Rispondi a queste domande sul brano dedicato all'internazionalizzazione.
1. Per quale motivo, secondo il brano, l'internazionalizzazione è un concetto complesso da spiegare?
2. Che cosa non significa internazionalizzare la propria azienda, secondo il brano?
3. Come viene definita l'internazionalizzazione nell'ultima frase del brano?

Brano selezionato ▸
┏━━
Internazionalizzazione, una parola difficile da pronunciare che forse già spaventa mentre la si prova ad articolare. Internazionalizzazione è in effetti un concetto complesso da spiegare perché racchiude molti aspetti e nella sua lunghezza la parola stessa già anticipa un processo con una prospettiva a lungo termine. Preparati dunque a scoprire cosa significa davvero internazionalizzazione, quali sono le sue tappe fondamentali e a chi conviene intraprenderle.

internazionalizzazione

Photo Nico Smit on Unsplash

Vendite all’estero vs Internazionalizzazione

Voglio subito disilludere coloro che credono che internazionalizzare la propria azienda significhi semplicemente vendere all’estero.


L’internazionalizzazione è un percorso di espansione che l’organizzazione intraprende per crescere ed evolvere.
┗━━
Sezione dati ▸
┏━━
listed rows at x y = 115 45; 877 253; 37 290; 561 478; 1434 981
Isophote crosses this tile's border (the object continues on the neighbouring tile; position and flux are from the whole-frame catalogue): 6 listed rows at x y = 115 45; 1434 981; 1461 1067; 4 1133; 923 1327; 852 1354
┗━━
Soluzione proposta ▸
1. È un concetto complesso da spiegare perché racchiude molti aspetti.
2. Non significa semplicemente vendere all'estero.
3. È definita come un percorso di espansione che l'organizzazione intraprende per crescere ed evolvere.